Bir haftadır akşam vardiyasından çıkan işçiler alkışlarla kendi araçlarıyla evlerine dönerken, sabah servisleri boş kalmaya devam ediyor. Artı değer sömürüsünü büyütmek için dakika hesabı yapıp, kazanılmış hakları gasp etmeye çalışan, sendikal örgütlülüğü ve toplu sözleşme düzenini hiçe sayan TÜPRAŞ yönetimi, işçilerin bu tutumuna karşı tutanak tutarak yanıt vermeye kalkıştı. İşçiler bu duruma da tepki gösterdi ve tutanaklar imzalanmadı. İşyerlerinde dinlenme aralarında da eylemler devam ediyor.
Bu konuda İzmit, Kırıkkale, Aliağa ve Batman’da kitlesel basın açıklamaları gerçekleştirilerek, “TÜPRAŞ oldubittilerle yönetilemez” dendi.

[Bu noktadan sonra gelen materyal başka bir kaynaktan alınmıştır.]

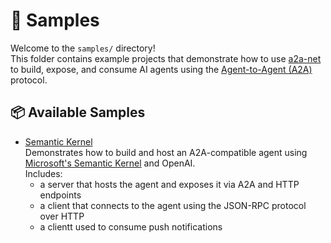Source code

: ﻿# 🧪 Samples

Welcome to the `samples/` directory!  
This folder contains example projects that demonstrate how to use [a2a-net](#) to build, expose, and consume AI agents using the [Agent-to-Agent (A2A)](https://google.github.io/A2A/) protocol.

## 📦 Available Samples

- [Semantic Kernel](/samples/semantic-kernel/)  
  Demonstrates how to build and host an A2A-compatible agent using [Microsoft's Semantic Kernel](https://aka.ms/semantic-kernel) and OpenAI.  
  Includes:
  - a server that hosts the agent and exposes it via A2A and HTTP endpoints
  - a client that connects to the agent using the JSON-RPC protocol over HTTP
  - a clientt used to consume push notifications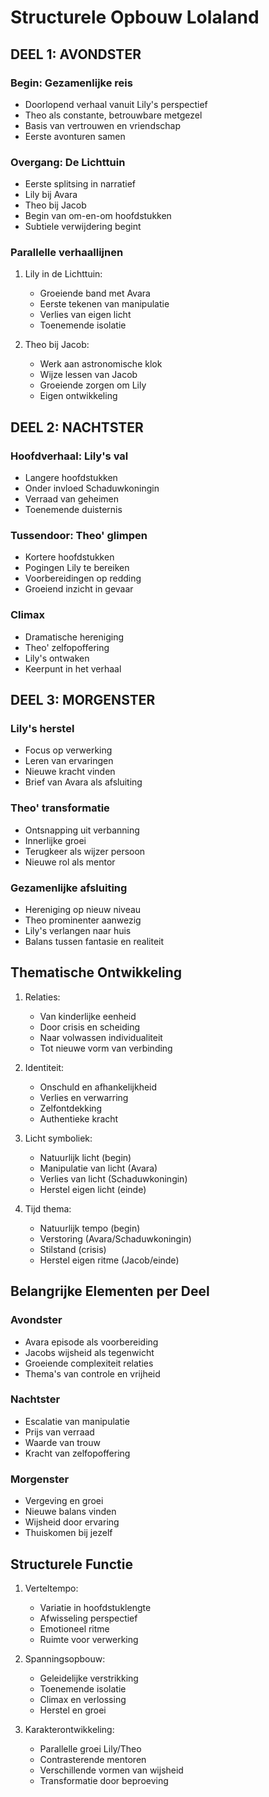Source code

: # Structurele Opbouw Lolaland




## DEEL 1: AVONDSTER
### Begin: Gezamenlijke reis
- Doorlopend verhaal vanuit Lily's perspectief
- Theo als constante, betrouwbare metgezel
- Basis van vertrouwen en vriendschap
- Eerste avonturen samen

### Overgang: De Lichttuin
- Eerste splitsing in narratief
- Lily bij Avara
- Theo bij Jacob
- Begin van om-en-om hoofdstukken
- Subtiele verwijdering begint

### Parallelle verhaallijnen
1. Lily in de Lichttuin:
   - Groeiende band met Avara
   - Eerste tekenen van manipulatie
   - Verlies van eigen licht
   - Toenemende isolatie

2. Theo bij Jacob:
   - Werk aan astronomische klok
   - Wijze lessen van Jacob
   - Groeiende zorgen om Lily
   - Eigen ontwikkeling

## DEEL 2: NACHTSTER
### Hoofdverhaal: Lily's val
- Langere hoofdstukken
- Onder invloed Schaduwkoningin
- Verraad van geheimen
- Toenemende duisternis

### Tussendoor: Theo' glimpen
- Kortere hoofdstukken
- Pogingen Lily te bereiken
- Voorbereidingen op redding
- Groeiend inzicht in gevaar

### Climax
- Dramatische hereniging
- Theo' zelfopoffering
- Lily's ontwaken
- Keerpunt in het verhaal

## DEEL 3: MORGENSTER
### Lily's herstel
- Focus op verwerking
- Leren van ervaringen
- Nieuwe kracht vinden
- Brief van Avara als afsluiting

### Theo' transformatie
- Ontsnapping uit verbanning
- Innerlijke groei
- Terugkeer als wijzer persoon
- Nieuwe rol als mentor

### Gezamenlijke afsluiting
- Hereniging op nieuw niveau
- Theo prominenter aanwezig
- Lily's verlangen naar huis
- Balans tussen fantasie en realiteit

## Thematische Ontwikkeling
1. Relaties:
   - Van kinderlijke eenheid
   - Door crisis en scheiding
   - Naar volwassen individualiteit
   - Tot nieuwe vorm van verbinding

2. Identiteit:
   - Onschuld en afhankelijkheid
   - Verlies en verwarring
   - Zelfontdekking
   - Authentieke kracht

3. Licht symboliek:
   - Natuurlijk licht (begin)
   - Manipulatie van licht (Avara)
   - Verlies van licht (Schaduwkoningin)
   - Herstel eigen licht (einde)

4. Tijd thema:
   - Natuurlijk tempo (begin)
   - Verstoring (Avara/Schaduwkoningin)
   - Stilstand (crisis)
   - Herstel eigen ritme (Jacob/einde)

## Belangrijke Elementen per Deel
### Avondster
- Avara episode als voorbereiding
- Jacobs wijsheid als tegenwicht
- Groeiende complexiteit relaties
- Thema's van controle en vrijheid

### Nachtster
- Escalatie van manipulatie
- Prijs van verraad
- Waarde van trouw
- Kracht van zelfopoffering

### Morgenster
- Vergeving en groei
- Nieuwe balans vinden
- Wijsheid door ervaring
- Thuiskomen bij jezelf

## Structurele Functie
1. Verteltempo:
   - Variatie in hoofdstuklengte
   - Afwisseling perspectief
   - Emotioneel ritme
   - Ruimte voor verwerking

2. Spanningsopbouw:
   - Geleidelijke verstrikking
   - Toenemende isolatie
   - Climax en verlossing
   - Herstel en groei

3. Karakterontwikkeling:
   - Parallelle groei Lily/Theo
   - Contrasterende mentoren
   - Verschillende vormen van wijsheid
   - Transformatie door beproeving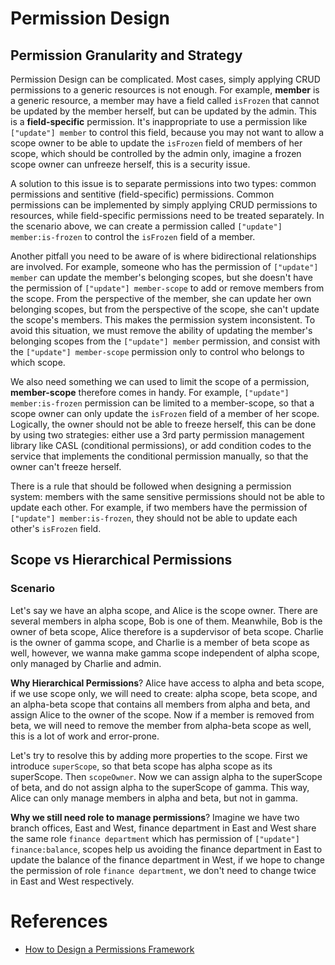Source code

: # Permission Design

## Permission Granularity and Strategy

Permission Design can be complicated. Most cases, simply applying CRUD permissions to a generic resources is not enough. For example, **member** is a generic resource, a member may have a field called `isFrozen` that cannot be updated by the member herself, but can be updated by the admin. This is a **field-specific** permission. It's inappropriate to use a permission like `["update"] member` to control this field, because you may not want to allow a scope owner to be able to update the `isFrozen` field of members of her scope, which should be controlled by the admin only, imagine a frozen scope owner can unfreeze herself, this is a security issue.

A solution to this issue is to separate permissions into two types: common permissions and sentitive (field-specific) permissions. Common permissions can be implemented by simply applying CRUD permissions to resources, while field-specific permissions need to be treated separately. In the scenario above, we can create a permission called `["update"] member:is-frozen` to control the `isFrozen` field of a member.

Another pitfall you need to be aware of is where bidirectional relationships are involved. For example, someone who has the permission of `["update"] member` can update the member's belonging scopes, but she doesn't have the permission of `["update"] member-scope` to add or remove members from the scope. From the perspective of the member, she can update her own belonging scopes, but from the perspective of the scope, she can't update the scope's members. This makes the permission system inconsistent. To avoid this situation, we must remove the ability of updating the member's belonging scopes from the `["update"] member` permission, and consist with the `["update"] member-scope` permission only to control who belongs to which scope.

We also need something we can used to limit the scope of a permission, **member-scope** therefore comes in handy. For example, `["update"] member:is-frozen` permission can be limited to a member-scope, so that a scope owner can only update the `isFrozen` field of a member of her scope. Logically, the owner should not be able to freeze herself, this can be done by using two strategies: either use a 3rd party permission management library like CASL (conditional permissions), or add condition codes to the service that implements the conditional permission manually, so that the owner can't freeze herself.

There is a rule that should be followed when designing a permission system: members with the same sensitive permissions should not be able to update each other. For example, if two members have the permission of `["update"] member:is-frozen`, they should not be able to update each other's `isFrozen` field.

## Scope vs Hierarchical Permissions

### Scenario

Let's say we have an alpha scope, and Alice is the scope owner. There are several members in alpha scope, Bob is one of them. Meanwhile, Bob is the owner of beta scope, Alice therefore is a supdervisor of beta scope. Charlie is the owner of gamma scope, and Charlie is a member of beta scope as well, however, we wanna make gamma scope independent of alpha scope, only managed by Charlie and admin.

**Why Hierarchical Permissions**? Alice have access to alpha and beta scope, if we use scope only, we will need to create: alpha scope, beta scope, and an alpha-beta scope that contains all members from alpha and beta, and assign Alice to the owner of the scope. Now if a member is removed from beta, we will need to remove the member from alpha-beta scope as well, this is a lot of work and error-prone.

Let's try to resolve this by adding more properties to the scope. First we introduce `superScope`, so that beta scope has alpha scope as its superScope. Then `scopeOwner`. Now we can assign alpha to the superScope of beta, and do not assign alpha to the superScope of gamma. This way, Alice can only manage members in alpha and beta, but not in gamma.

**Why we still need role to manage permissions**? Imagine we have two branch offices, East and West, finance department in East and West share the same role `finance department` which has permission of `["update"] finance:balance`, scopes help us avoiding the finance department in East to update the balance of the finance department in West, if we hope to change the permission of role `finance department`, we don't need to change twice in East and West respectively.

# References

-   [How to Design a Permissions Framework](https://rinaarts.com/how-to-design-a-permissions-framework/)
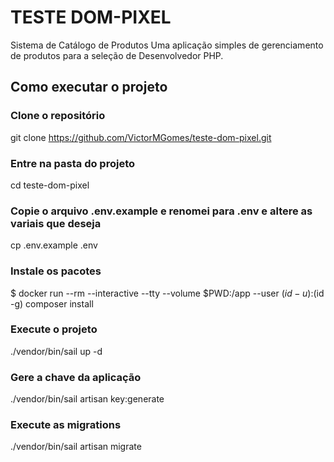 # TESTE DOM-PIXEL
Sistema de Catálogo de Produtos
Uma aplicação simples de gerenciamento de produtos para a seleção de Desenvolvedor PHP.

## Como executar o projeto

### Clone o repositório
git clone https://github.com/VictorMGomes/teste-dom-pixel.git

### Entre na pasta do projeto
cd teste-dom-pixel

### Copie o arquivo .env.example e renomei para .env e altere as variais que deseja
cp .env.example .env

### Instale os pacotes
$ docker run --rm --interactive --tty --volume $PWD:/app --user $(id -u):$(id -g) composer install

### Execute o projeto
./vendor/bin/sail up -d

### Gere a chave da aplicação
./vendor/bin/sail artisan key:generate

### Execute as migrations
./vendor/bin/sail artisan migrate

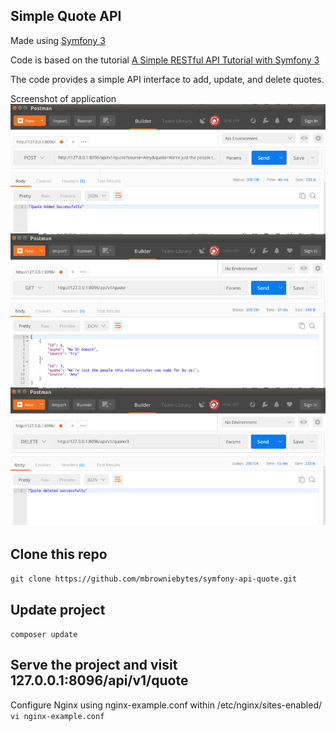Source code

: ## Simple Quote API

 Made using [Symfony 3](https://symfony.com/)
 
 Code is based on the tutorial [A Simple RESTful API Tutorial with Symfony 3](https://andrewadcock.com/a-simple-restful-api-tutorial-with-symfony-3/)
 
 The code provides a simple API interface to add, update, and delete quotes.  
 
 Screenshot of application
 ![Screenshot of application](screenshot.png)

 
 
## Clone this repo

`git clone https://github.com/mbrowniebytes/symfony-api-quote.git`

## Update project

`composer update`  

## Serve the project and visit 127.0.0.1:8096/api/v1/quote
 
 Configure Nginx using nginx-example.conf within /etc/nginx/sites-enabled/  
`vi nginx-example.conf`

Tüpraş toplu sözleşmesini Yüksek Hakem Kurulu belirlemişti
Tüpraş işçileri geçen yıl Haziran ayında toplu sözleşme görüşmelerinde işverenin dayatmalarını kabul etmemiş ve eylemlere başlamıştı. Ama işkolunda grev yasağı olduğu için sözleşme Yüksek Hakem Kurulunun önüne gitti ve YHK Temmuz ayında işverenin isteklerini kabul eden bir sözleşmeye imza attı. Koç Holding’in 3 yıllık sözleşme ve yüzde 6 zam dayatmaları Yüksek Hakem Kurulu tarafından kabul edildi. 2019 için yüzde 20 enflasyonun olduğu yerde TÜPRAŞ işçisinin payına düşen yüzde 6 zam oldu.
Patron, vardiya sisteminde değişiklik ve mazeret izinlerinin azaltılması ile ilgili dayatmalarını ise sözleşmeye sokamadı. Ama bu konulardaki inadından da vazgeçmedi. Bugün patronun ortaya koyduğu bu dayatma, toplu sözleşme maddelerine aykırı olduğu halde, epeycedir devam ettirdiği bir dayatma. İşçiler ise işverenin toplu sözleşmeyi hiçe sayan bu tutumuna karşı “yeter artık” diyerek eylemlere başladılar.